Go through the listing below and keep only the lines that contain the string "family", copying each one.
══════════
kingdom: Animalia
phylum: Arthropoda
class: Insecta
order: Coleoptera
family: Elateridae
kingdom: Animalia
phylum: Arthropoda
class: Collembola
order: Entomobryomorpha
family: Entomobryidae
══════════
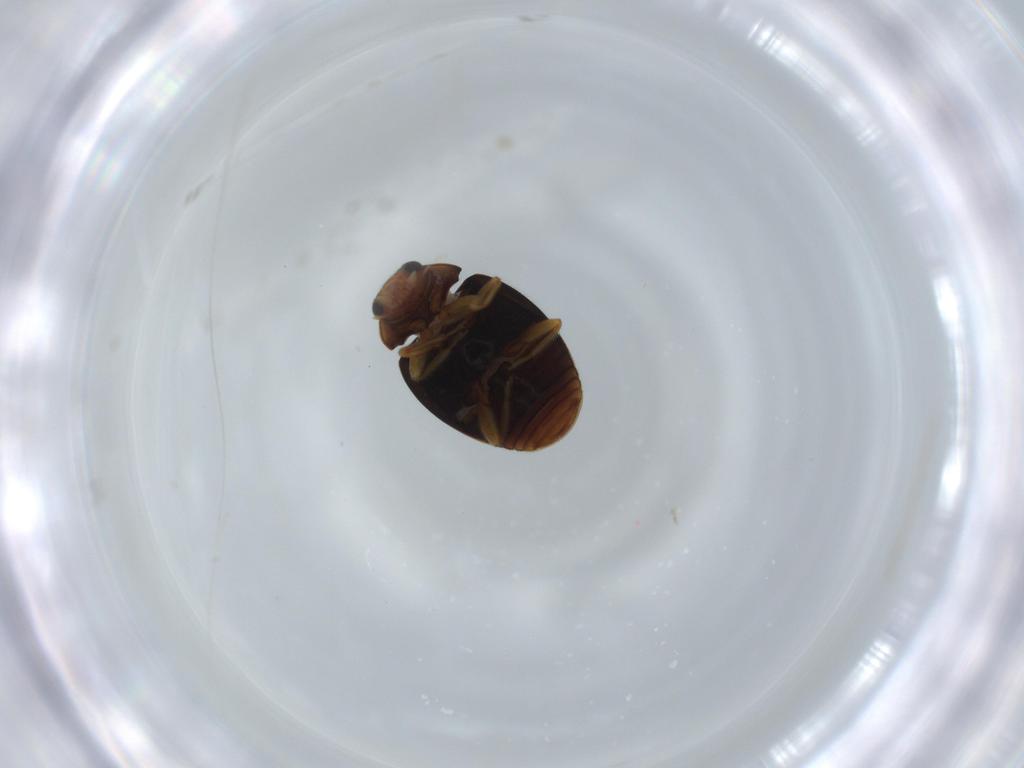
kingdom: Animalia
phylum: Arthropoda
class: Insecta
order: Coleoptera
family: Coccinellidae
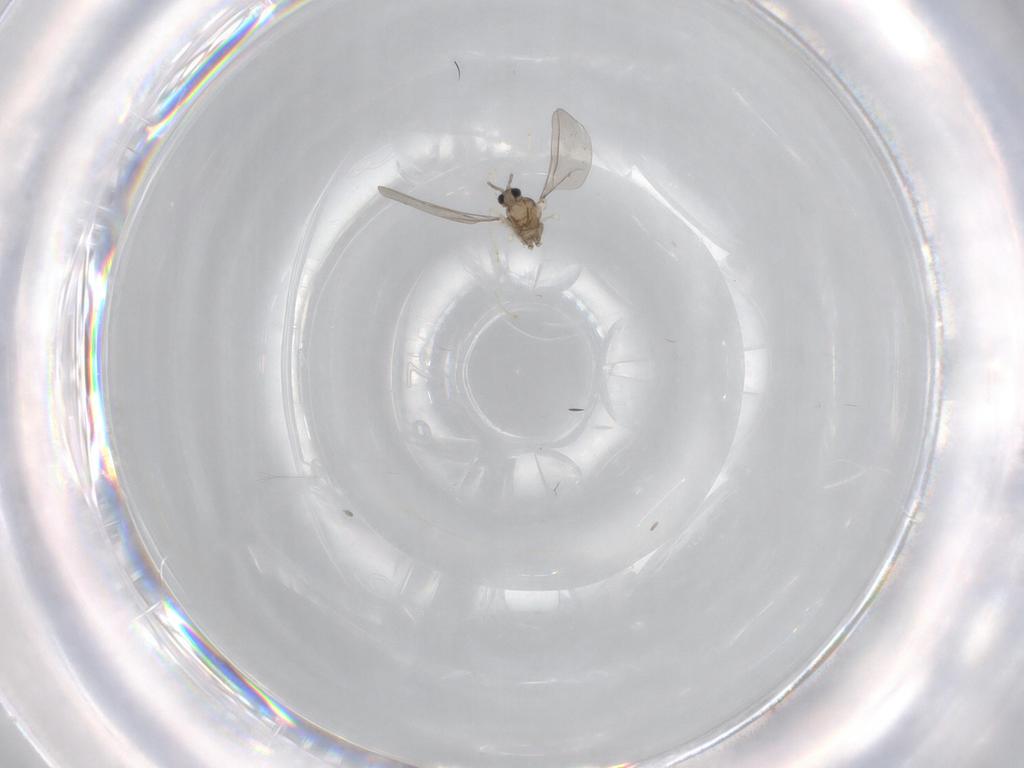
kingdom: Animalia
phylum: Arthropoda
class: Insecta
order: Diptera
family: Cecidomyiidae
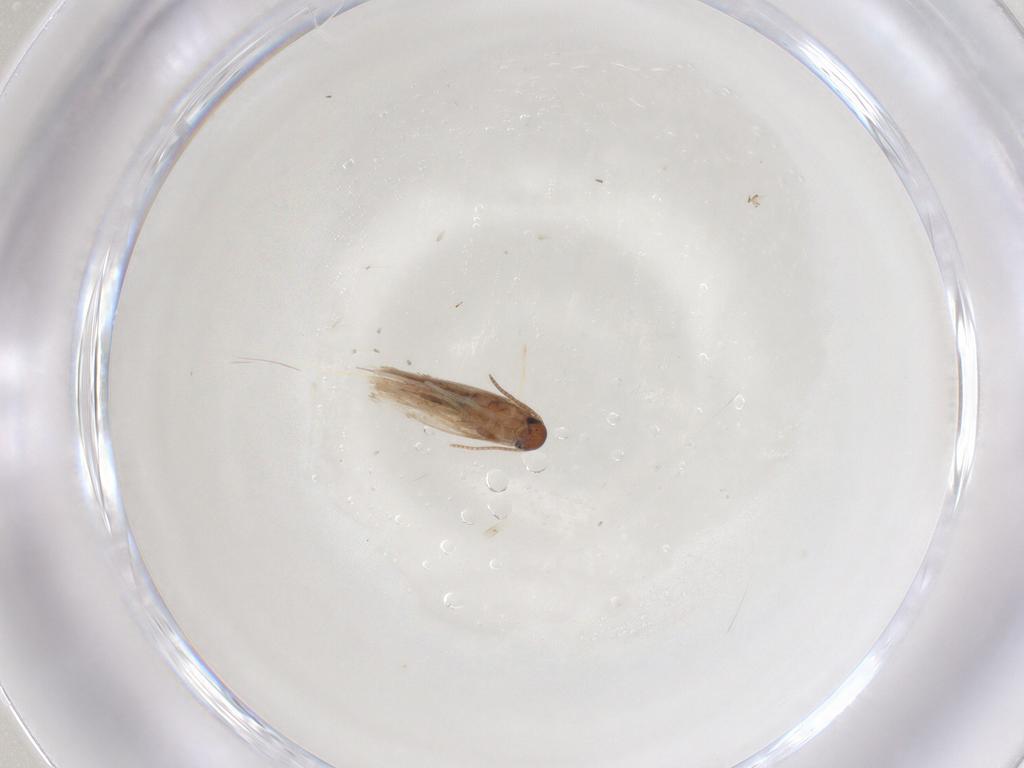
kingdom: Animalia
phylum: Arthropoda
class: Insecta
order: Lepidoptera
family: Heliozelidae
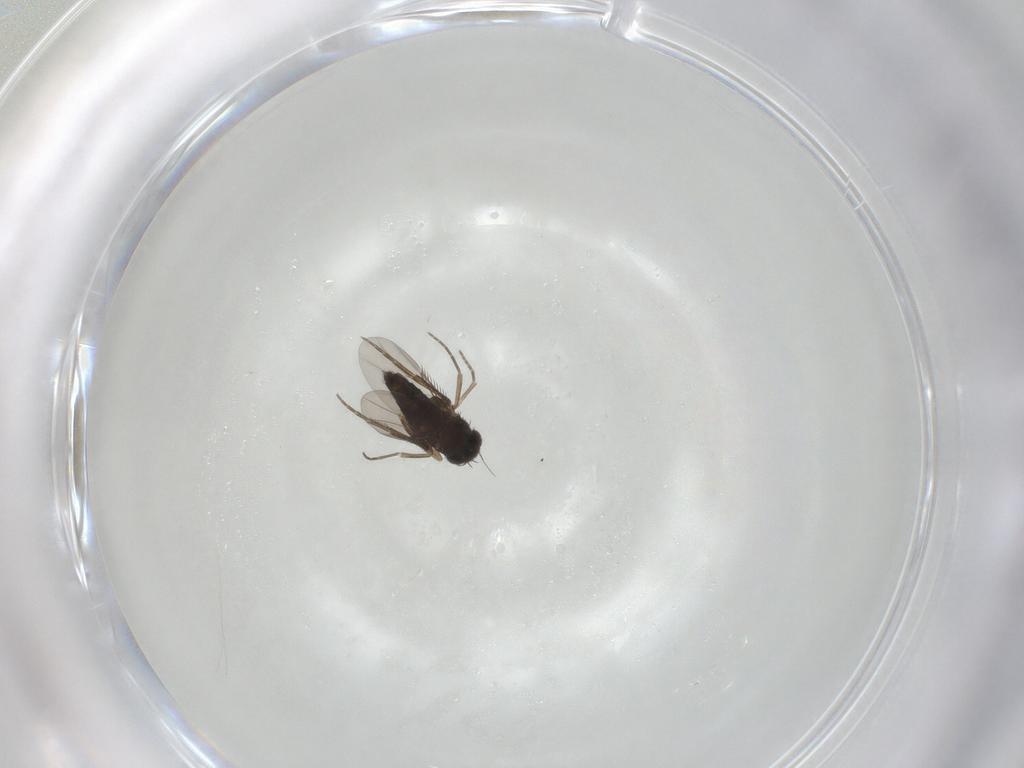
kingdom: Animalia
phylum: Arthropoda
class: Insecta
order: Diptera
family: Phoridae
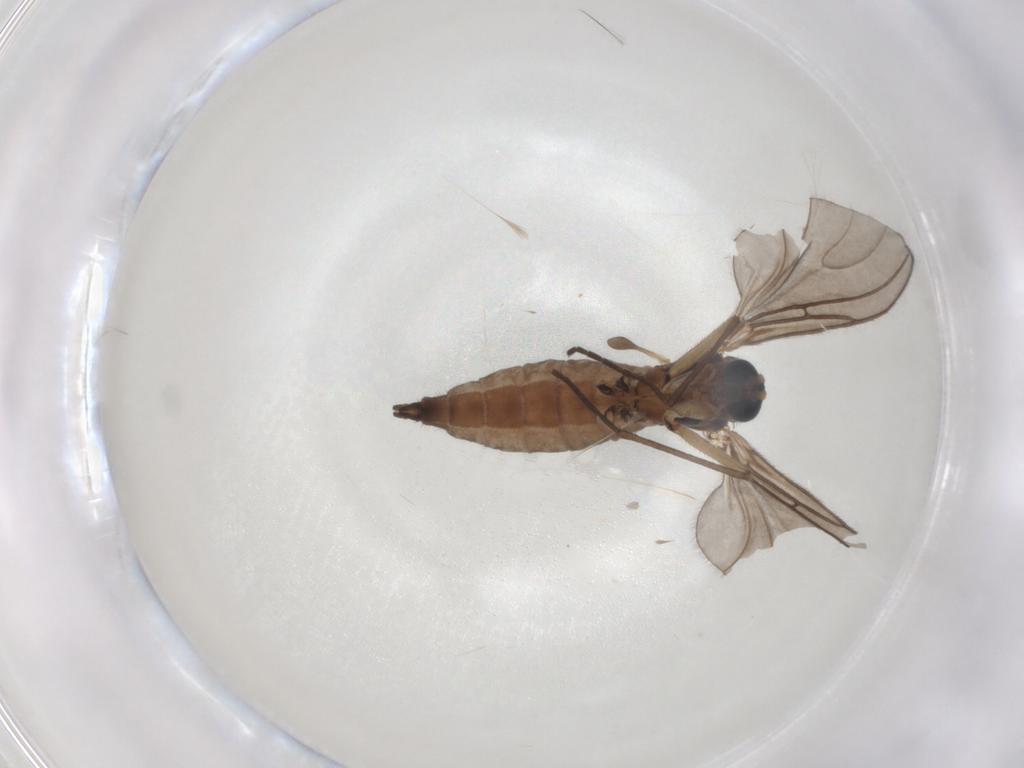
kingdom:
══════════
◆ The answer
family: Elateridae
family: Entomobryidae
family: Coccinellidae
family: Cecidomyiidae
family: Heliozelidae
family: Phoridae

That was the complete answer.